CRAB - Crab Cakes and Veggie Slaw Categories:
Nb persons: 12
Yield:
Preparation time:
Total time:
Source:

THE JONES FAMILY Jones Family Crab Cakes and Veggie Slaw The Chew
    1 pound  jumbo crab meat
    1/2 lb  backfin crab
5 flaky butter crackers (broken up into small pieces)
    1/4 cup  mayonnaise
    1 tablespoon  seafood seasoning
    1/2 teaspoon  Worcestershire sauce
    1/4 teaspoon  hot sauce
    1/2 teaspoon  dry mustard
    1 large  eggs
    1 tablespoon  fresh lemon juice
    1 tablespoon  lemon zest
    1 teaspoon  Parmigiano-Reggiano, (grated)
    1/4 teaspoon  pimentos, (sliced)
    1 tablespoon  butter, (melted)
RIBBON VEGGIE SLAW
    2 large  zucchini
    2 large  carrots
    1/4 cup  mayonnaise
    2 tablespoons  buttermilk
    1 tablespoon  olive oil
    1 teaspoon  Worcestershire sauce
    1 clove  garlic, (minced)
    2 tablespoons  parsley

step-by-step directions
Preheat broiler to high heat.
In a large mixing bowl, add the crab meat, crumbled crackers, mayonnaise, seafood seasoning, Worcestershire sauce, hot sauce, mustard, 1 egg, Parmigiano-Reggiano cheese, pimentos, lemon juice and zest, and mix to combine. Using your hands, form about 10-12 balls and place on a plate or baking dish. Place crab cakes in the freezer for 10 minutes.
Remove crab cakes to a greased baking sheet. Using a pastry brush, coat the top and outside of the cakes with melted butter. Place crab cakes under the broiler for about 10 minutes, until golden-brown.
For the Ribbon Veggie Slaw: using a vegetable slicer, slice zucchini and carrots into ribbons.

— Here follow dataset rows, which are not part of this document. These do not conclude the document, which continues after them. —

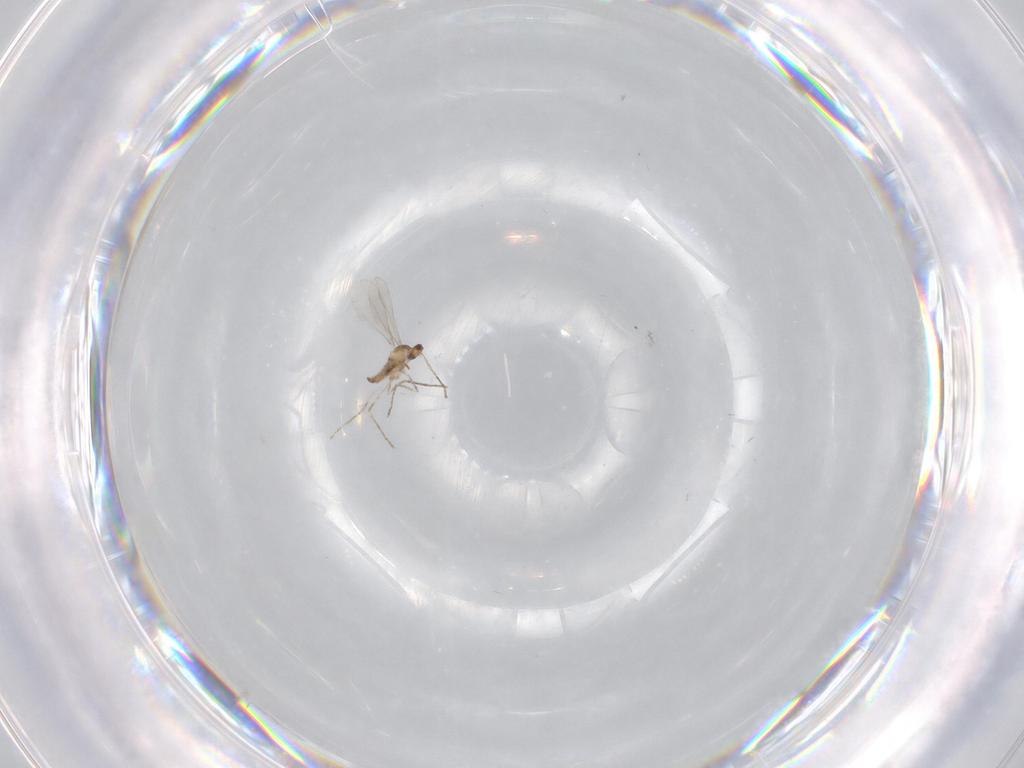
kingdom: Animalia
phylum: Arthropoda
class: Insecta
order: Diptera
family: Cecidomyiidae
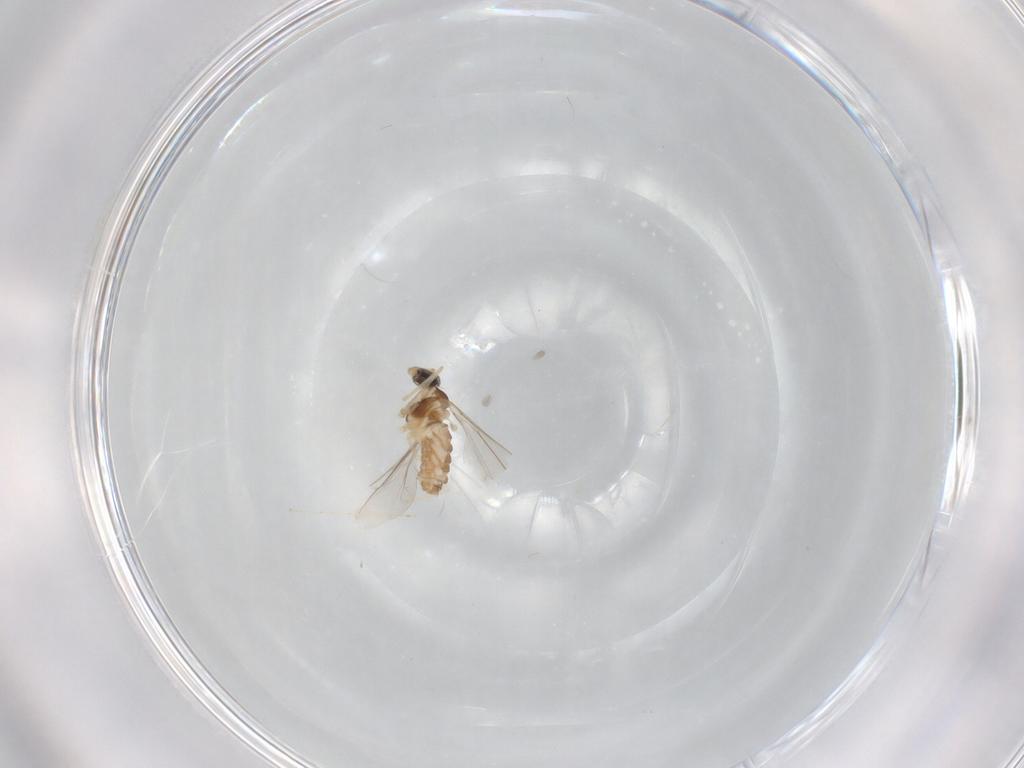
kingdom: Animalia
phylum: Arthropoda
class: Insecta
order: Diptera
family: Cecidomyiidae
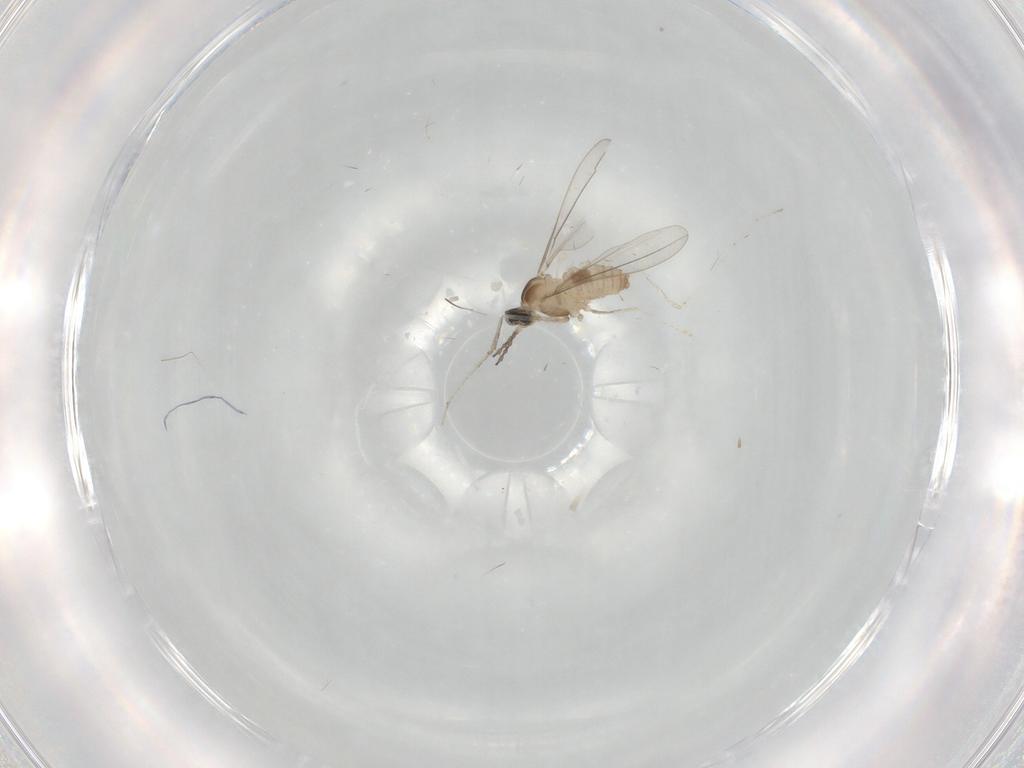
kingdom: Animalia
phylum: Arthropoda
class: Insecta
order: Diptera
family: Cecidomyiidae
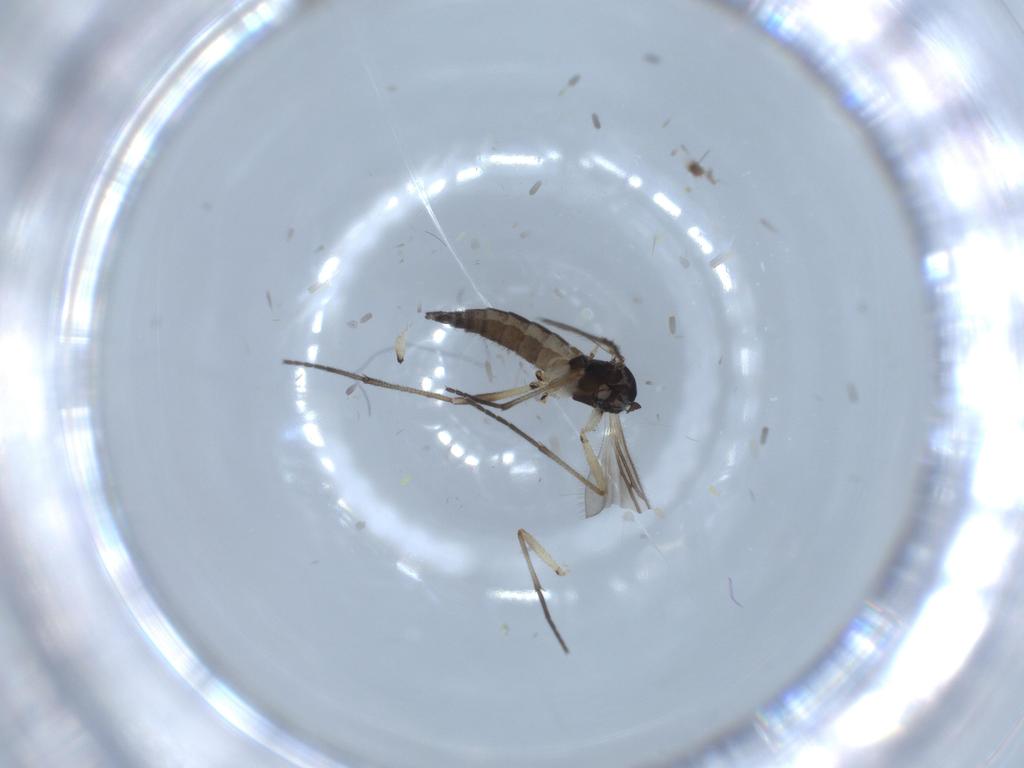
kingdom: Animalia
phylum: Arthropoda
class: Insecta
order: Diptera
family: Sciaridae
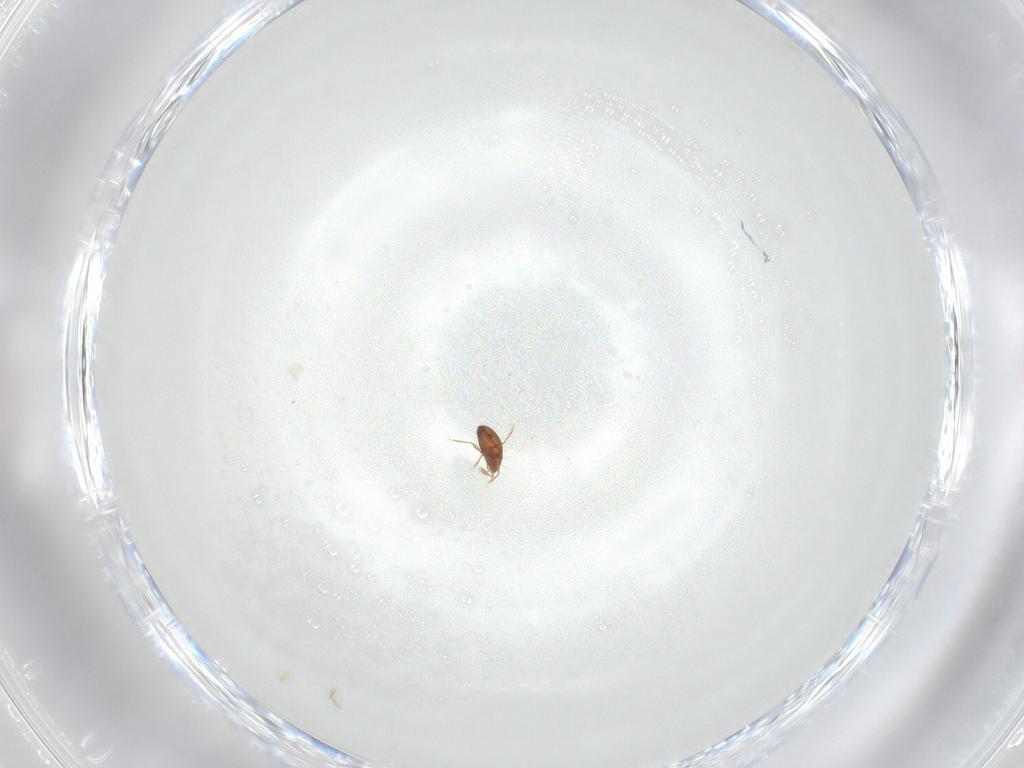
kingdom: Animalia
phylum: Arthropoda
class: Arachnida
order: Sarcoptiformes
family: Oribatulidae
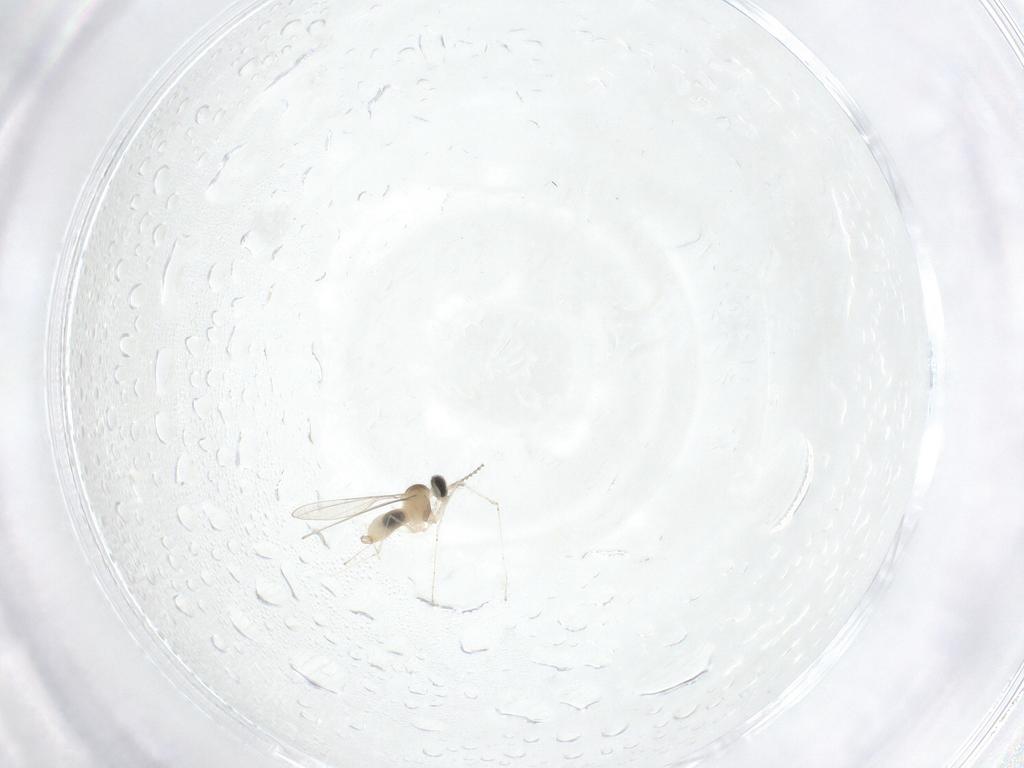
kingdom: Animalia
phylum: Arthropoda
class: Insecta
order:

In a small mixing bowl, mix mayonnaise, buttermilk, oil, Worcestershire sauce and garlic together. Add vegetable ribbons and combine. Top with parsley.
Helpful Tip: use the leftover crab cakes and make tacos! Break the crab cakes up into flour tortillas. Garnish with shredded cabbage, remoulade sauce and avocado!